Ingredients for Icing *1 Stick Butter, *3-4 Cups Powdered Sugar (or more for consistency) *3-5 Tbsps. Milk. *1 Tsp Vanilla.
Mix together yeast and warm water. Pour in sugar and combine.
Pour in the melted shortening and only 3 cups of the flour. Combine.
Whisk eggs together in a separate bowl, then add to bowl and mix well.
After the eggs are completely mixed in, add the remaining 3 cups of flour. If you have a hard time mixing the flour in, add a tablespoon of warm water at a time.
Cover with a sheet of wax paper and a towel over that.
Let the dough sit in a warm area for about 45 minutes. You'll notice the dough has risen.
Lay out a pastry cloth (or use your counter top). Sprinkle flour over cloth.
Roll out dough into a 1/4 in. sized oval/square. (as shown above)
Preheat oven to 375 degrees.
Melt 1/2 stick of butter and brush it onto the layer of rolled out dough.
Leave about 1/2 inch of the dough un-coated.
Spread brown sugar over the butter layer. It's okay to add extra brown sugar to fill out the center.
Sprinkle cinnamon all over the brown sugar layer. I add extra cinnamon for a punch.
Roll the dough layer up!
Form the roll into a ring and add it to a greased baking sheet.
Cut around the ring. Leave about 1/3 of an inch attached to the ring. You don't want to cut the ring into individual rolls.

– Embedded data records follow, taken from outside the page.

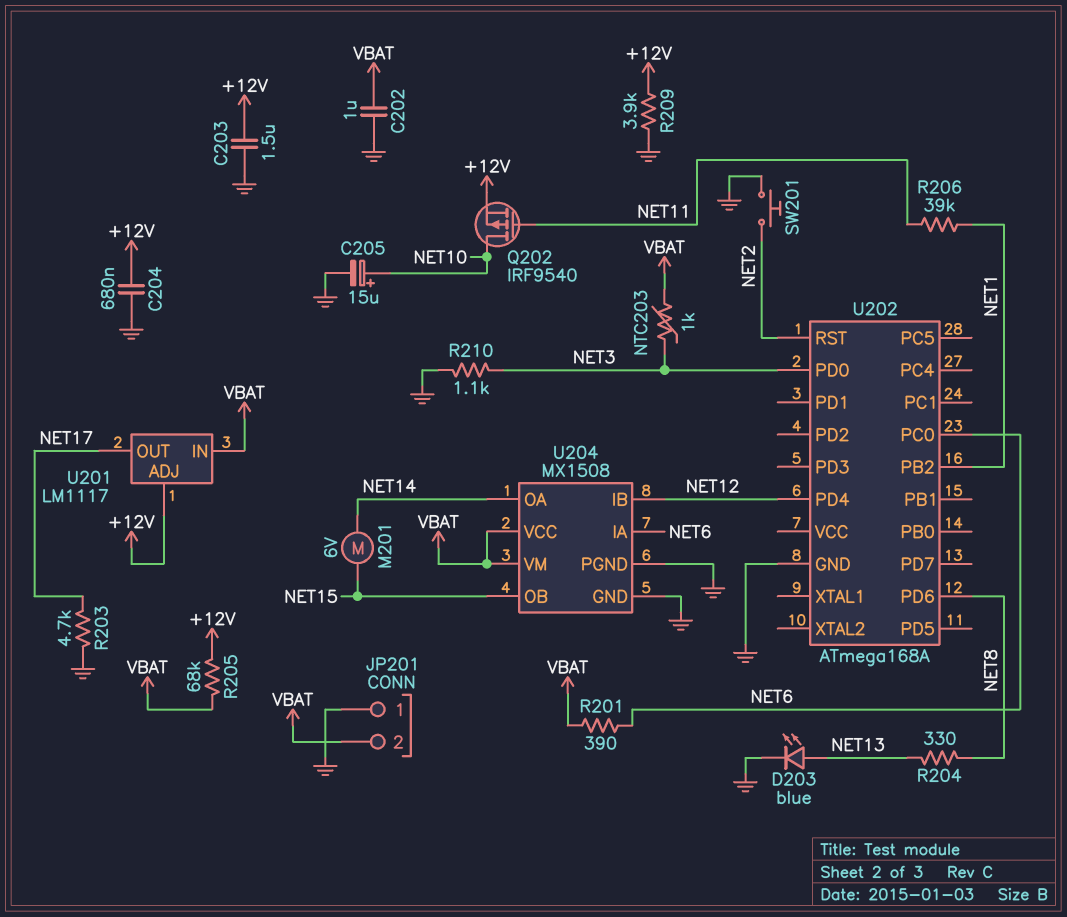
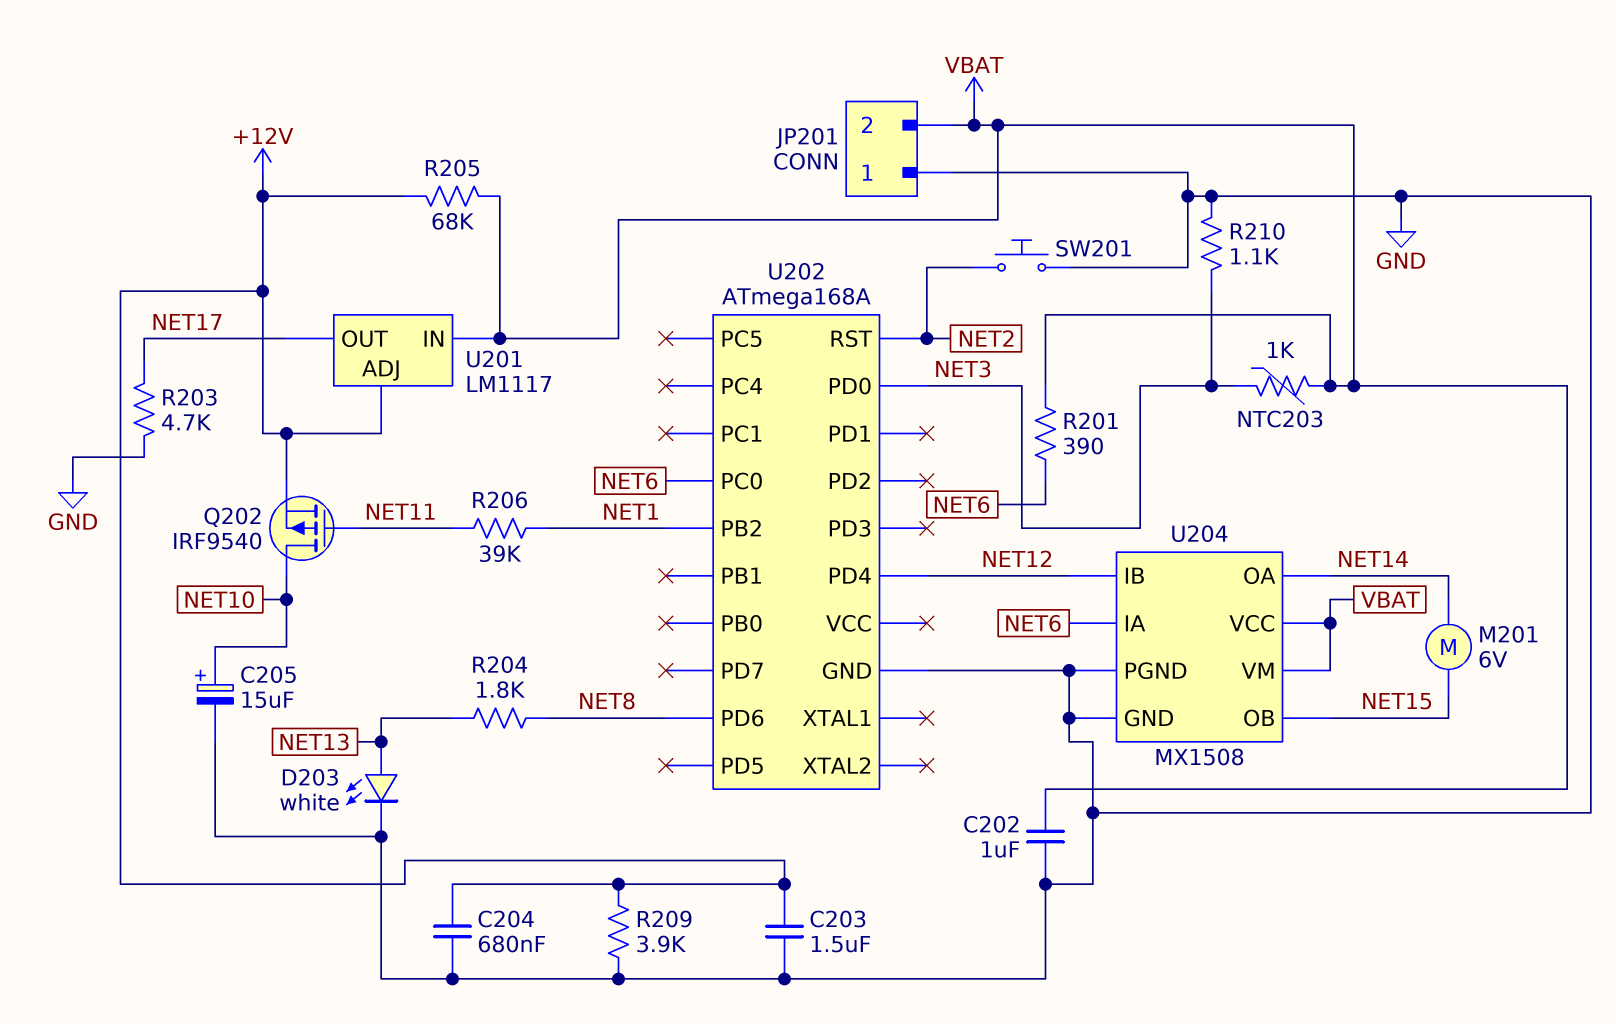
D203: LED blue (A NET13, K GND) -> LED white (A NET13, K GND)
R204: 330 (NET8, NET13) -> 1.8k (NET8, NET13)

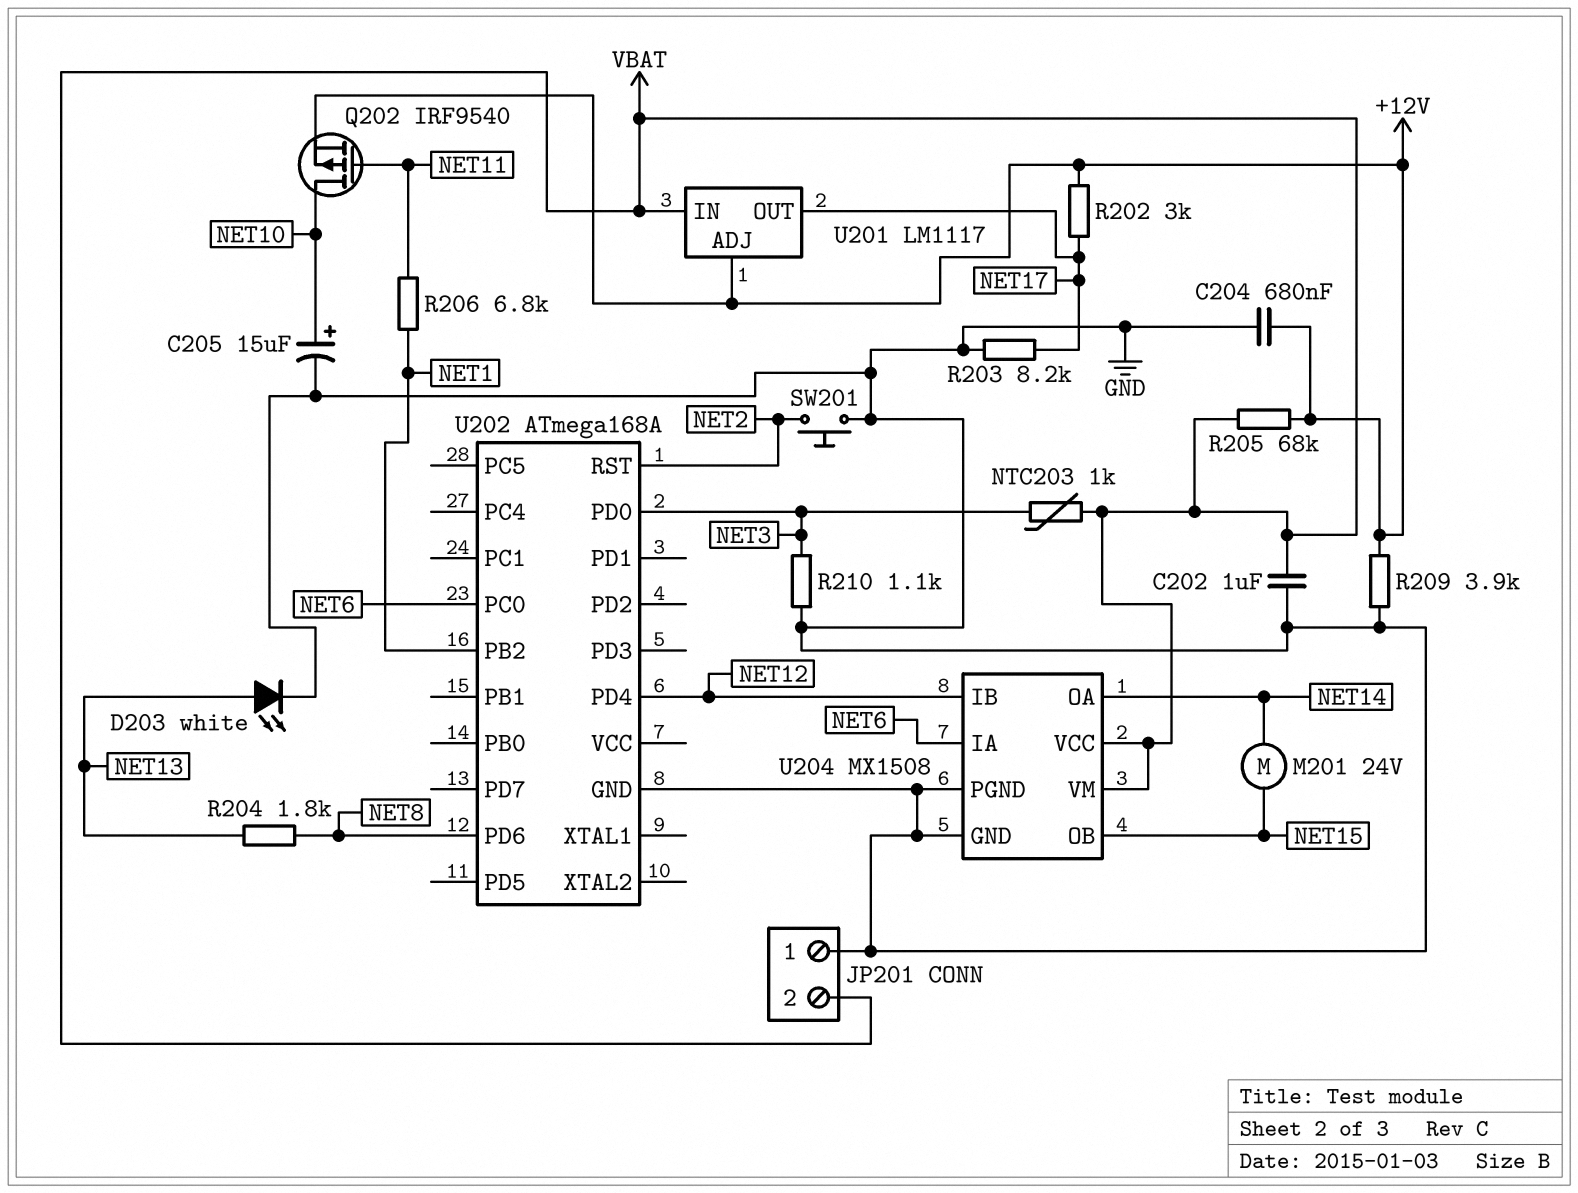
C203: 1.5uF (+12V, GND) -> none
M201: motor 6V (NET14, NET15) -> motor 24V (NET14, NET15)
R201: 390 (NET6, VBAT) -> none
R202: none -> 3k (+12V, NET17)
R203: 4.7k (GND, NET17) -> 8.2k (GND, NET17)
R206: 39k (NET1, NET11) -> 6.8k (NET1, NET11)

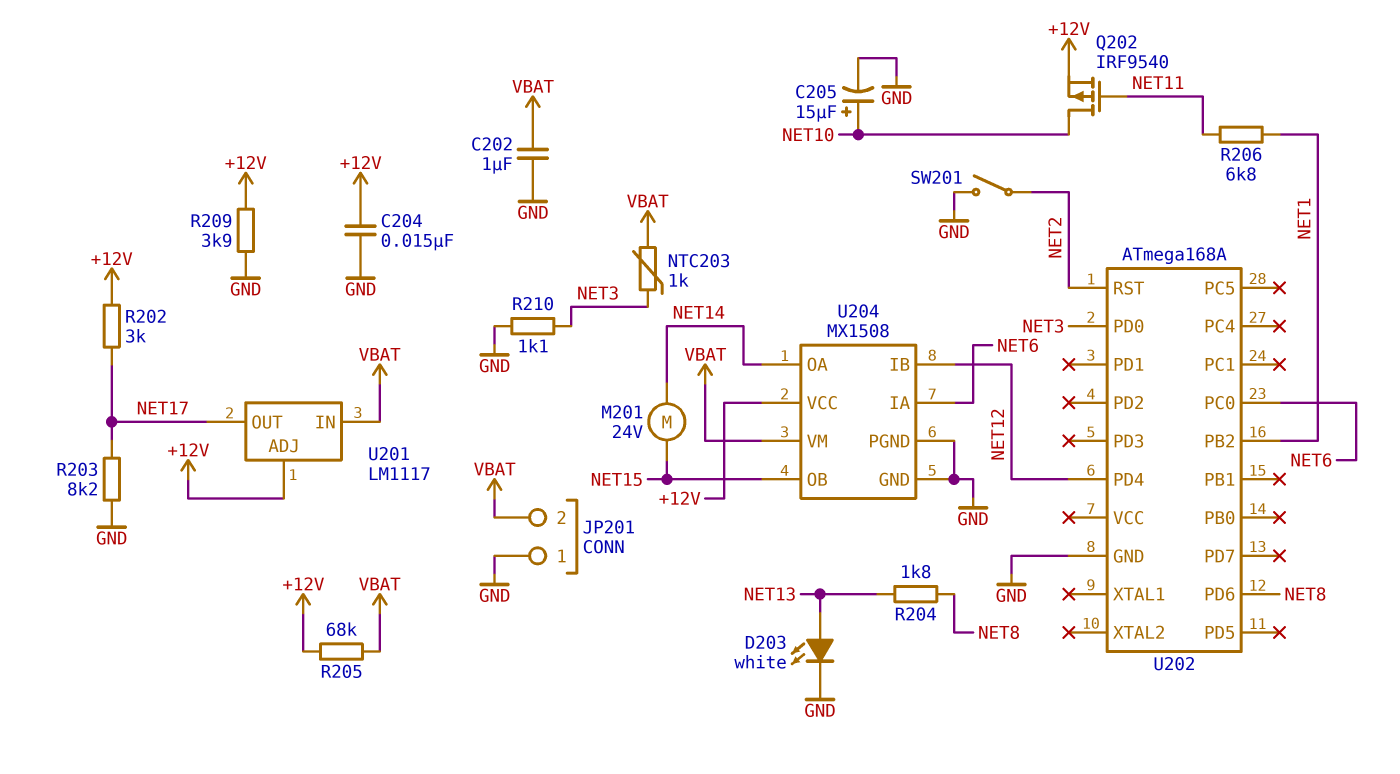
C204: 680nF (+12V, GND) -> 15nF (+12V, GND)
SW201: button (GND, NET2) -> switch (GND, NET2)
U204 pin VCC: VBAT -> +12V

It should look like the photo above once you are one cutting around the ring
They are about 1 inch thick!
Now time to twist.
I thought this was going to be a hard part, but I got the hang of it pretty quick! Take the cut slits and twist them about five times to form the shape above. I wish I could get more descriptive but this is a hard step to explain. I'll have to put a tutorial on youtube!
Twist all the pieces until your ring looks like this! It looks like little mummies playing ring around the rosie.

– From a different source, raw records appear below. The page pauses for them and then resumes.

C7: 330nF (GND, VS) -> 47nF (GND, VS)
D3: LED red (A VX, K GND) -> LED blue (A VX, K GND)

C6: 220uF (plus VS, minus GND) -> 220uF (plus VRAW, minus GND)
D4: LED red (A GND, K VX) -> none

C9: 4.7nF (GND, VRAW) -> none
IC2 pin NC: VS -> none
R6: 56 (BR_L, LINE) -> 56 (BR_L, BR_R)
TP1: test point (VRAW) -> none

Push all the twist together an towards the center. Try not to press down or flatten the dough!
Let the ring cook for 28-30 minutes in the oven. It'll be golden brown on top.
Place the ring on a cooling rack for about an hour or so.
The ring needs to completely cool before adding the icing.
Remove the ring from the pan onto it's serving plate. Do this with a spatula. Scrape the bottom of the ring with the spatula before moving it over. Just in case it's stuck to the pan with a brown sugar glaze.
Time to make the Icing!
Melt the butter. Mix in the powered sugar, vanilla, and milk until you get a creamy and icy texture. You might need to add more powdered sugar if it's too runny, or more milk if it's too thick.
I drizzled the frosting all the way around the ring with a spoon. Cindy usually ices it like a cake! You can choose the method that's easier for you. I topped the icing with fall sprinkles for Halloween!
If you don't enjoy making the ring, don't give it to anyone. Because you'll have people requesting it over an over again.